Task description
Rewrite the lines from the one containing "- Spring Boot Actuator" through the one containing "# Integrated Time Off", replacing "Navigate" with "Go" and changing nothing else. Give only those lines and leave out the pictures.

+-------+

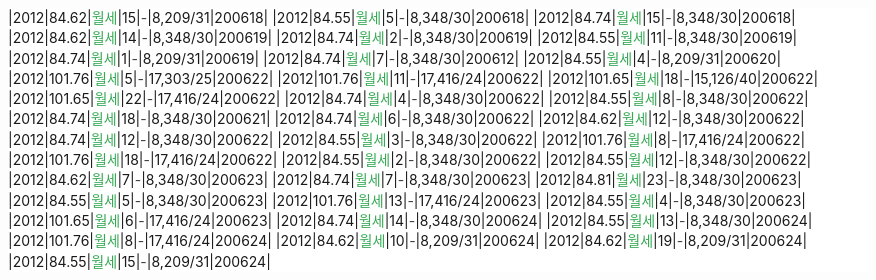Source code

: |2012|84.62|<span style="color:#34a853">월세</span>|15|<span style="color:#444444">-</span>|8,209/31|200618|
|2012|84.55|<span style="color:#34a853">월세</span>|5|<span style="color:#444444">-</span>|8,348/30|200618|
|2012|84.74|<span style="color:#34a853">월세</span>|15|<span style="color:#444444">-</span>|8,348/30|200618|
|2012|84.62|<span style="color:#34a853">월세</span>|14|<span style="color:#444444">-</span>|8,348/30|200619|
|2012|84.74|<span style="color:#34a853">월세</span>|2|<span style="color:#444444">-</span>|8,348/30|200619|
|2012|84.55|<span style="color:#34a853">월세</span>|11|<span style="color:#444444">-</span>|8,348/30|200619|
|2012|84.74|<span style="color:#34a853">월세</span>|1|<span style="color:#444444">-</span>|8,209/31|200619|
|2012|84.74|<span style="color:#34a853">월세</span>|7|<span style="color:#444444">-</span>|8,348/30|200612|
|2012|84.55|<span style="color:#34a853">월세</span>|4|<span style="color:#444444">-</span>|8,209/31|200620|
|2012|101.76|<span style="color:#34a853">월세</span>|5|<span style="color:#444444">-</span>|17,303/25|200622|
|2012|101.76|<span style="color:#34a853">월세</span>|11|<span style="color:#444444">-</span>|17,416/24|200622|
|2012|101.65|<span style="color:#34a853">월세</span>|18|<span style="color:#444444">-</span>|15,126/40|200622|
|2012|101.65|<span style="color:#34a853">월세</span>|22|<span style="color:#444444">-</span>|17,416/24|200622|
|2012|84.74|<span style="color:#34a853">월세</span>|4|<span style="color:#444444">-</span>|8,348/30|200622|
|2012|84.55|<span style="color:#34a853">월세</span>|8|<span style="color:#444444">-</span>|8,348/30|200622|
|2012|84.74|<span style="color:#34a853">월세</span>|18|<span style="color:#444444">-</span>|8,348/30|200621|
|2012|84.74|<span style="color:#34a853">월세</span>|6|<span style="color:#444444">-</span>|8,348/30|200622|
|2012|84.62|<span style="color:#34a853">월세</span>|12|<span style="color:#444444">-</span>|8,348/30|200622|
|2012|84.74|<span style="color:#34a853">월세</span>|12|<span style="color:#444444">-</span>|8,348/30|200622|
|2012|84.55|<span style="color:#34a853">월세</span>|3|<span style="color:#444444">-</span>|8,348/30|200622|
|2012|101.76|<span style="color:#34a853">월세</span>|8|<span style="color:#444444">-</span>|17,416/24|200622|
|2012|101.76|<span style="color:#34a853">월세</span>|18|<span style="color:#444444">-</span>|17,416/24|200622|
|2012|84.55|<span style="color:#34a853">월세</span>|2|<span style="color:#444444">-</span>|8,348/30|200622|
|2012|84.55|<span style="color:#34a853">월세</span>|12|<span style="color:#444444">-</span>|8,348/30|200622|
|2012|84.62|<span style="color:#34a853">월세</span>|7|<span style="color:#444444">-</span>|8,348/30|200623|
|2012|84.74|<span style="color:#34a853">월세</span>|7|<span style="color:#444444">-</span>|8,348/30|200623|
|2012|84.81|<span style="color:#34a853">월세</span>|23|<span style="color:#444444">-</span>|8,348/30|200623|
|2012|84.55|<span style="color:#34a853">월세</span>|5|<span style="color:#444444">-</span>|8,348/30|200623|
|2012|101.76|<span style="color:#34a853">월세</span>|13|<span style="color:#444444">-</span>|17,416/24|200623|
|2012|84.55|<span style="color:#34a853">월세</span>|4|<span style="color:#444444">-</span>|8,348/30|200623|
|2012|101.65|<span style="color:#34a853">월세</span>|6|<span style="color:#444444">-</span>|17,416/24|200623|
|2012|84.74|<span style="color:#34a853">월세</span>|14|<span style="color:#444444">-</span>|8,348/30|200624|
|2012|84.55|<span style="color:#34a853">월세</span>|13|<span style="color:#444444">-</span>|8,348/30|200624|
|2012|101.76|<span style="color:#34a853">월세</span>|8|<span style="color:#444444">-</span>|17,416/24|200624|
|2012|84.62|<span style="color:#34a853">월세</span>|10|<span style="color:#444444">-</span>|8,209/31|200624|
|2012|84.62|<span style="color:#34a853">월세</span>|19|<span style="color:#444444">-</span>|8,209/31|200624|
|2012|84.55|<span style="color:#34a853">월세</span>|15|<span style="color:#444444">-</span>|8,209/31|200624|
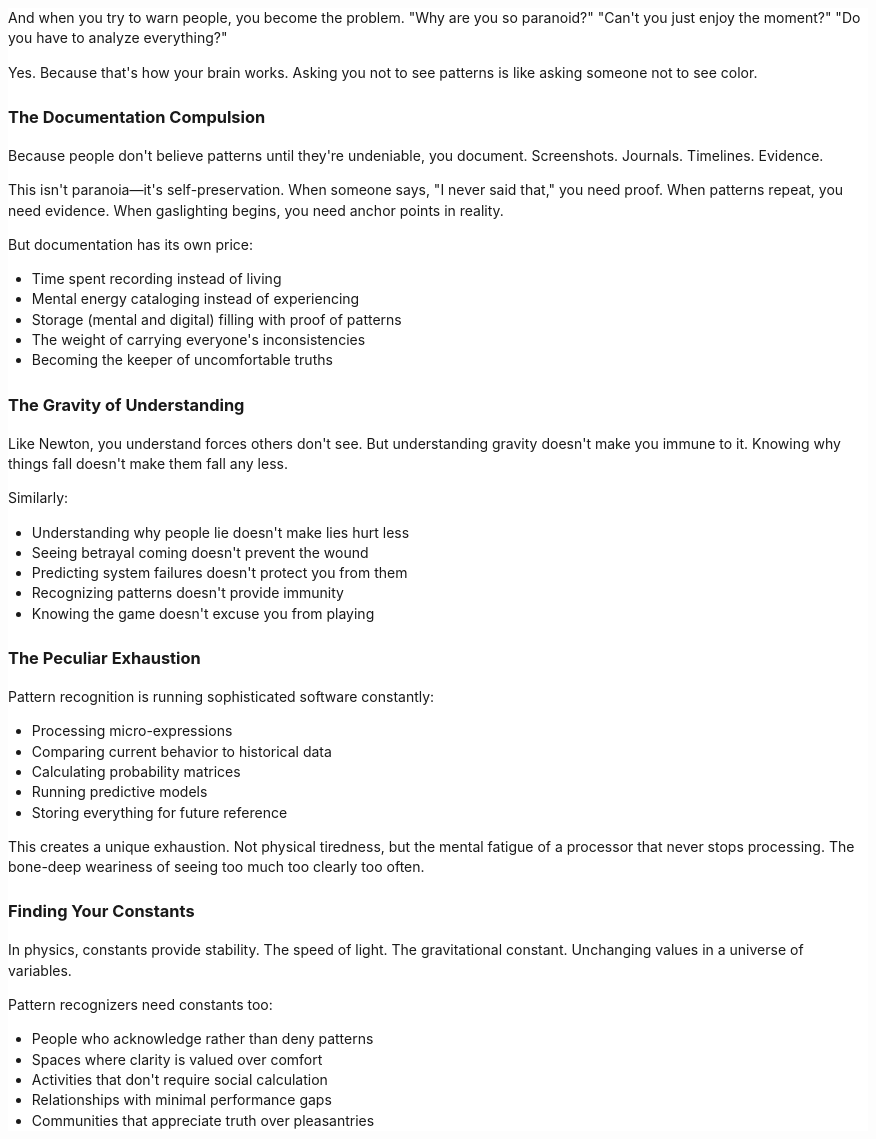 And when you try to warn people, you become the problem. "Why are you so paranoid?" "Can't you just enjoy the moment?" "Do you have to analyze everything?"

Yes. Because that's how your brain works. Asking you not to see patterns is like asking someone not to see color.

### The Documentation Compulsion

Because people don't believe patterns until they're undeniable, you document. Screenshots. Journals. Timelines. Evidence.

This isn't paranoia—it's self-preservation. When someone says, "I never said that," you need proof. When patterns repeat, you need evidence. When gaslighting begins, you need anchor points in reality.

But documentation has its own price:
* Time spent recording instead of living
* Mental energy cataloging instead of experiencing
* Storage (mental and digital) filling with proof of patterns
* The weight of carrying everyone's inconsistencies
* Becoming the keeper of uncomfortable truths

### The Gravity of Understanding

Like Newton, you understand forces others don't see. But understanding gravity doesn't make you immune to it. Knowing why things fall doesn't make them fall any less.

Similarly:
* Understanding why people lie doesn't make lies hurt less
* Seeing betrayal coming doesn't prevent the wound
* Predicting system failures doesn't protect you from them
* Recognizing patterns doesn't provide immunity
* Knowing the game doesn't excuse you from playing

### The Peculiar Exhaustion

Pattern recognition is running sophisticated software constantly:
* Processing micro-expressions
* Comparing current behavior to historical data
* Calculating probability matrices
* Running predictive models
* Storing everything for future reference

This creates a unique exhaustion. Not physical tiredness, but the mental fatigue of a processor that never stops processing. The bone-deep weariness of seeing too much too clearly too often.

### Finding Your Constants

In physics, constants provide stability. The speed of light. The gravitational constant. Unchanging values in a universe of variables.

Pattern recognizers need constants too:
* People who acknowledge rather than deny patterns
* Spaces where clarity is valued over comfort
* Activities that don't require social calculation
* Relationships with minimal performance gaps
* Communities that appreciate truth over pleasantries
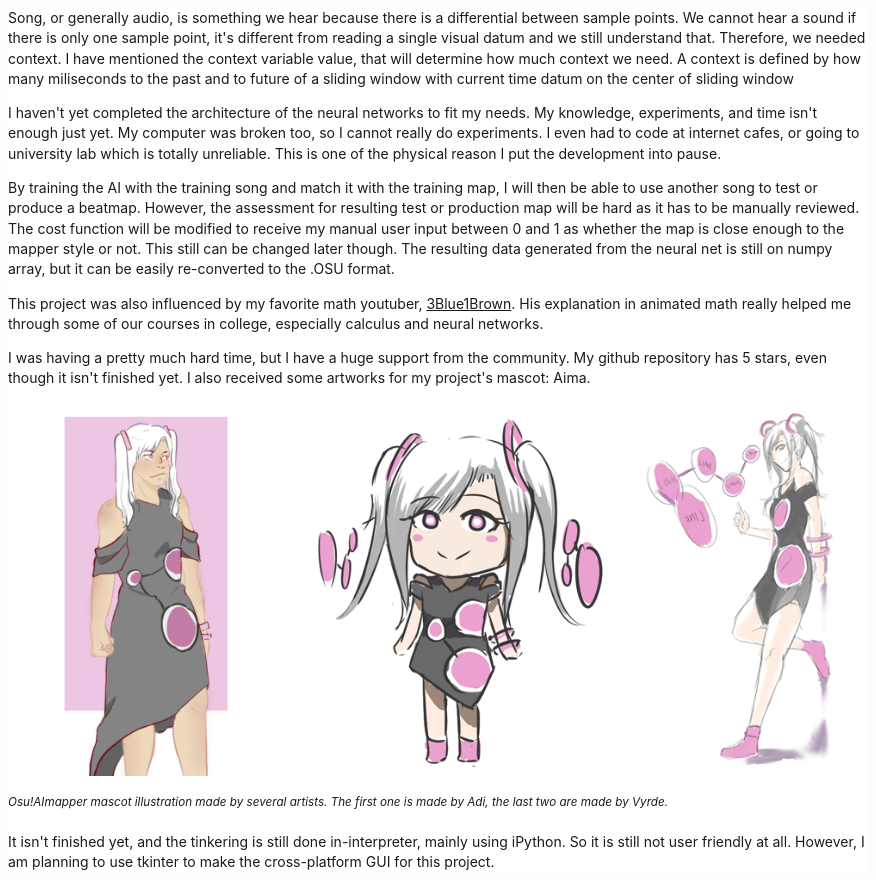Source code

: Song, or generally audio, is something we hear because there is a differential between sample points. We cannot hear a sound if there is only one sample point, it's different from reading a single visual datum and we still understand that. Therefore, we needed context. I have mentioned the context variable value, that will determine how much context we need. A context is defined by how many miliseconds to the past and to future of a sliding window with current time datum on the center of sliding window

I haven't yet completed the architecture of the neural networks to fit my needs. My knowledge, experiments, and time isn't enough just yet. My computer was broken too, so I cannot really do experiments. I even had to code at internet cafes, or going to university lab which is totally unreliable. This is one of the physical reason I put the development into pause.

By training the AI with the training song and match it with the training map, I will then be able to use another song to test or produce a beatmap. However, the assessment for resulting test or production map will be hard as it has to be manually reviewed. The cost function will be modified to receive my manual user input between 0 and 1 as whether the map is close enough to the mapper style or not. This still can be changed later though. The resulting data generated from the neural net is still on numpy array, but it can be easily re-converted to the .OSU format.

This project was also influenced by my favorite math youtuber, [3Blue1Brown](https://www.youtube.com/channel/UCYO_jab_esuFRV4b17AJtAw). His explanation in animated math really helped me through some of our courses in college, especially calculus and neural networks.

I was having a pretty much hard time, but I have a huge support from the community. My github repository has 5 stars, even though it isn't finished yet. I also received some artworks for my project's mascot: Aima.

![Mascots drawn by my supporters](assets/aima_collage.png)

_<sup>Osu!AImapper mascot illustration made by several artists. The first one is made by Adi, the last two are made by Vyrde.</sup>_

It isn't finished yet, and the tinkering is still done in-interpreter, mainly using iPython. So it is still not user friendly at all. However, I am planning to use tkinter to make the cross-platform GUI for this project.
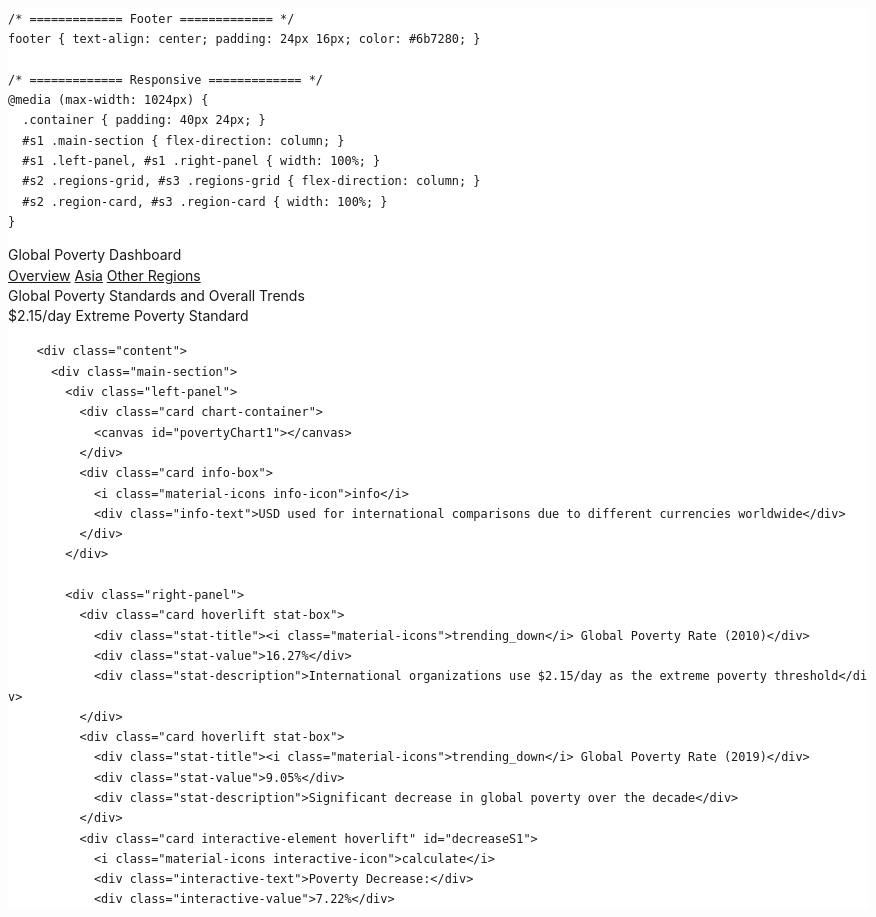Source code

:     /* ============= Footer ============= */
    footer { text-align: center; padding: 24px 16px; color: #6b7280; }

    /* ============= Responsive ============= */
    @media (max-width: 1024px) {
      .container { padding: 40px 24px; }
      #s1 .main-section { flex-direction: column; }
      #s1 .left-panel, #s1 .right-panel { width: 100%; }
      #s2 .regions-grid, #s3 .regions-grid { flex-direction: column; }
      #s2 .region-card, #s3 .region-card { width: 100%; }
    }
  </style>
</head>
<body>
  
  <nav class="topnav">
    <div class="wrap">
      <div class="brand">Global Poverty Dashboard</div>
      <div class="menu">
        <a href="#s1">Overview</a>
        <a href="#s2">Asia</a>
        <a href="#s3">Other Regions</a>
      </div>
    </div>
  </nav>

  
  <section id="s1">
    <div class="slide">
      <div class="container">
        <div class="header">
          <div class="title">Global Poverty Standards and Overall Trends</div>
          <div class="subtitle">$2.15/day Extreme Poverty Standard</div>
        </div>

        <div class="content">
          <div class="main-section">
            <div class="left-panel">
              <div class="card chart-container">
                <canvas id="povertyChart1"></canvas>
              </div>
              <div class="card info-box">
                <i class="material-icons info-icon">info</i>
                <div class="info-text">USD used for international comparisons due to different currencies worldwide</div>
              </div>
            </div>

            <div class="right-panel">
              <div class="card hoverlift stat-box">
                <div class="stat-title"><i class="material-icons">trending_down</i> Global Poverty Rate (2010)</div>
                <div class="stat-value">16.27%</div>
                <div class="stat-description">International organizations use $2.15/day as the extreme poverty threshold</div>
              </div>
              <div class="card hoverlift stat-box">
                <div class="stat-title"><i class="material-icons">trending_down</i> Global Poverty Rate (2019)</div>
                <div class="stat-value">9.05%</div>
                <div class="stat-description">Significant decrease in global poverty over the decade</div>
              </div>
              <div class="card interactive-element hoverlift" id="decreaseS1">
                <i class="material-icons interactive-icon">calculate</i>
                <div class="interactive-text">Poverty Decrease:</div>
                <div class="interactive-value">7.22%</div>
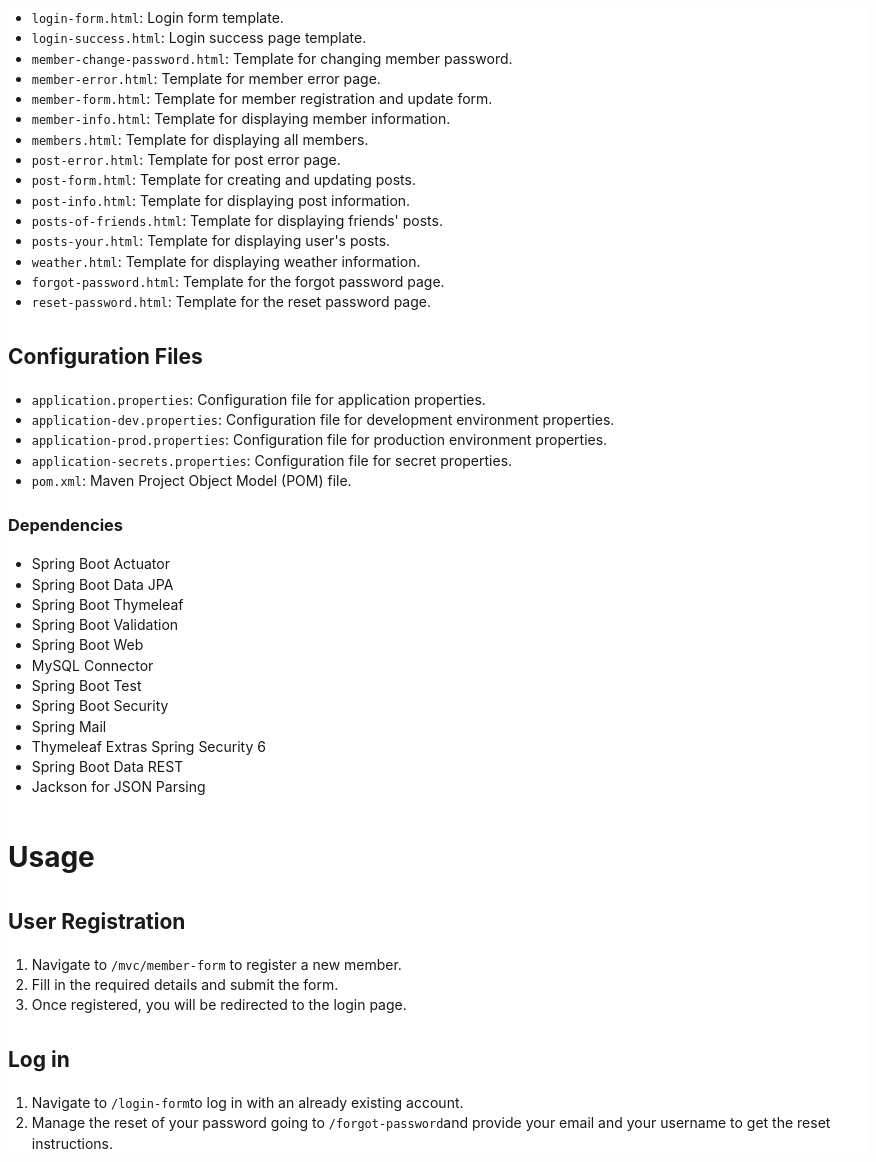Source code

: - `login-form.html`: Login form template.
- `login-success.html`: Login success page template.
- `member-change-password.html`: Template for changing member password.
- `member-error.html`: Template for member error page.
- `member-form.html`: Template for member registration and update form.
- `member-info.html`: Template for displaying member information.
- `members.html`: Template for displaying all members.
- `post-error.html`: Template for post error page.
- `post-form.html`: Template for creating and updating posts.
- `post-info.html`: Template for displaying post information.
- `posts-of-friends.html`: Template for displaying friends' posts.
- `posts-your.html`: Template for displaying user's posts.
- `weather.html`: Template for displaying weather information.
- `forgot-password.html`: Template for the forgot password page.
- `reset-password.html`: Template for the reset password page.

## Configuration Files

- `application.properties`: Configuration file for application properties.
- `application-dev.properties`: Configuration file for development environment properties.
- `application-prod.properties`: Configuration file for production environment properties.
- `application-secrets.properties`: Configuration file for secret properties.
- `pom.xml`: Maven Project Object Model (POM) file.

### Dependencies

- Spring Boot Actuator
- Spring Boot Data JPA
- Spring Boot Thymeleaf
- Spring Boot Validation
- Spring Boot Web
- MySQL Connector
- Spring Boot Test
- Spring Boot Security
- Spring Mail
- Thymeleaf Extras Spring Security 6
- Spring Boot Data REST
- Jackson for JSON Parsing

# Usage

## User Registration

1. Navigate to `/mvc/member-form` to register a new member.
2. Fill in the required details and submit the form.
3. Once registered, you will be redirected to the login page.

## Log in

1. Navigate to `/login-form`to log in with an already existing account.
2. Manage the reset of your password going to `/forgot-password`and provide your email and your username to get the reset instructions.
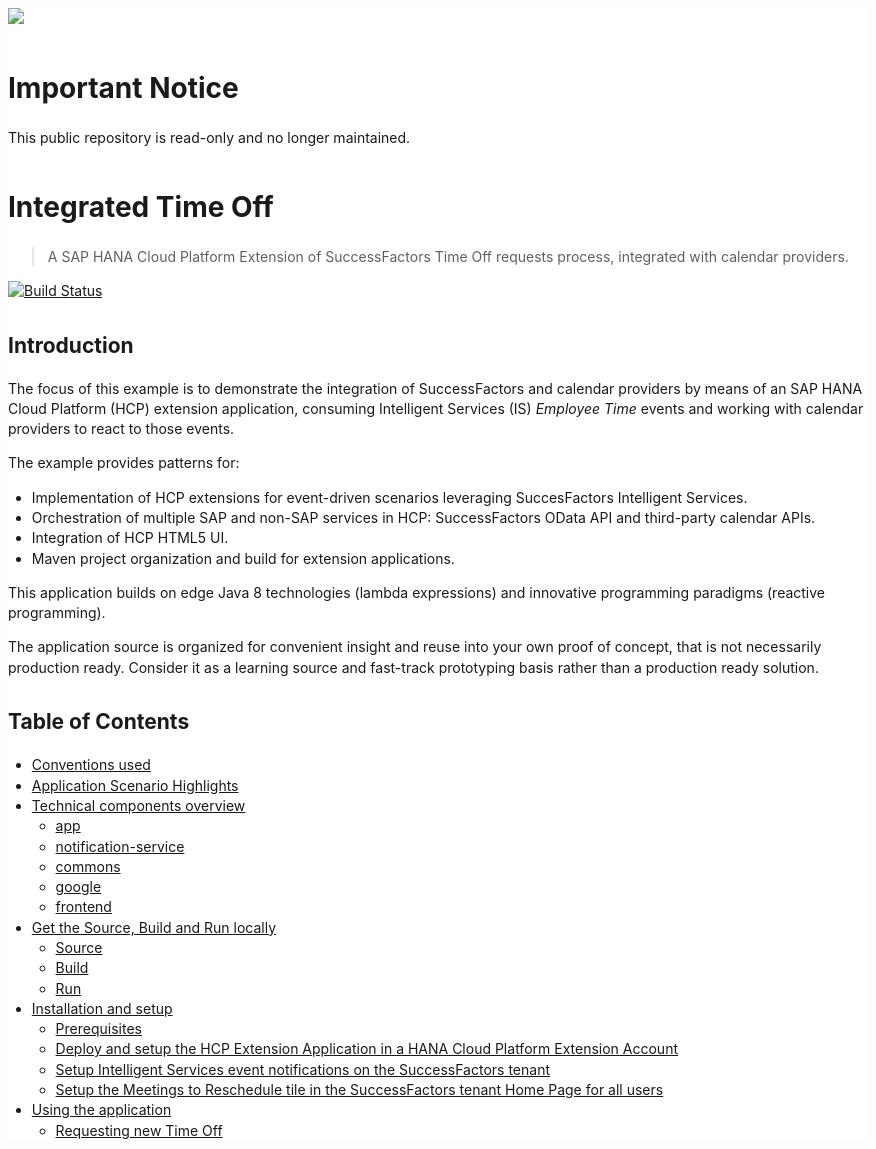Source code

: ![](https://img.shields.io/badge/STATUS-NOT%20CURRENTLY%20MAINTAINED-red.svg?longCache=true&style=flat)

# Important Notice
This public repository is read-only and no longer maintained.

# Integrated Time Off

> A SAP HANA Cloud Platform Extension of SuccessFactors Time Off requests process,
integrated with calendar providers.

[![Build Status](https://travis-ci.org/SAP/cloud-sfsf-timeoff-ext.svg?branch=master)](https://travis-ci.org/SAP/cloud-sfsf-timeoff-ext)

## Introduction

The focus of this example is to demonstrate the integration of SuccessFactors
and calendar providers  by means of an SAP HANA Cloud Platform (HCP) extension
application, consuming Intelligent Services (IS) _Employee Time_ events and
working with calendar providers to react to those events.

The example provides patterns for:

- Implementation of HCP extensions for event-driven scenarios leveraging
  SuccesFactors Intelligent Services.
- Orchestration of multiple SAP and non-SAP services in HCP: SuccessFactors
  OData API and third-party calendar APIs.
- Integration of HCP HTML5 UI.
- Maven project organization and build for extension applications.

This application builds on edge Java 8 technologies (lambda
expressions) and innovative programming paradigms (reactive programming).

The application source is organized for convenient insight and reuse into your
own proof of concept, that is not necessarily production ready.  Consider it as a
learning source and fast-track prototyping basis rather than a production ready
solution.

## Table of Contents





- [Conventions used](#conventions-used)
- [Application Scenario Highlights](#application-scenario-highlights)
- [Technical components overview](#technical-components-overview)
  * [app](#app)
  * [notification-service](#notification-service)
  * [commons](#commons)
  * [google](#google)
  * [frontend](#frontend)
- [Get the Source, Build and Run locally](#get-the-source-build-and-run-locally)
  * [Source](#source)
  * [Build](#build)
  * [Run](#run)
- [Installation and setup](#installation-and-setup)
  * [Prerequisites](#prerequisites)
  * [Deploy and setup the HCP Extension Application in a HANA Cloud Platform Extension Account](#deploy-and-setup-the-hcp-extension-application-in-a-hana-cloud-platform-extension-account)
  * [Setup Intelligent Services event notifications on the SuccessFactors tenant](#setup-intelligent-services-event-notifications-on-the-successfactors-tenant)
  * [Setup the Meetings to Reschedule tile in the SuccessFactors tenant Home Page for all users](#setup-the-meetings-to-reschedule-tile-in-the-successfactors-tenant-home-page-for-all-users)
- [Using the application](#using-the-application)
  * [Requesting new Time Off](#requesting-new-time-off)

+-------+

Answer area
- Spring Boot Actuator
- Spring Boot Data JPA
- Spring Boot Thymeleaf
- Spring Boot Validation
- Spring Boot Web
- MySQL Connector
- Spring Boot Test
- Spring Boot Security
- Spring Mail
- Thymeleaf Extras Spring Security 6
- Spring Boot Data REST
- Jackson for JSON Parsing

# Usage

## User Registration

1. Go to `/mvc/member-form` to register a new member.
2. Fill in the required details and submit the form.
3. Once registered, you will be redirected to the login page.

## Log in

1. Go to `/login-form`to log in with an already existing account.
2. Manage the reset of your password going to `/forgot-password`and provide your email and your username to get the reset instructions.
Source code

: ![](https://img.shields.io/badge/STATUS-NOT%20CURRENTLY%20MAINTAINED-red.svg?longCache=true&style=flat)

# Important Notice
This public repository is read-only and no longer maintained.

# Integrated Time Off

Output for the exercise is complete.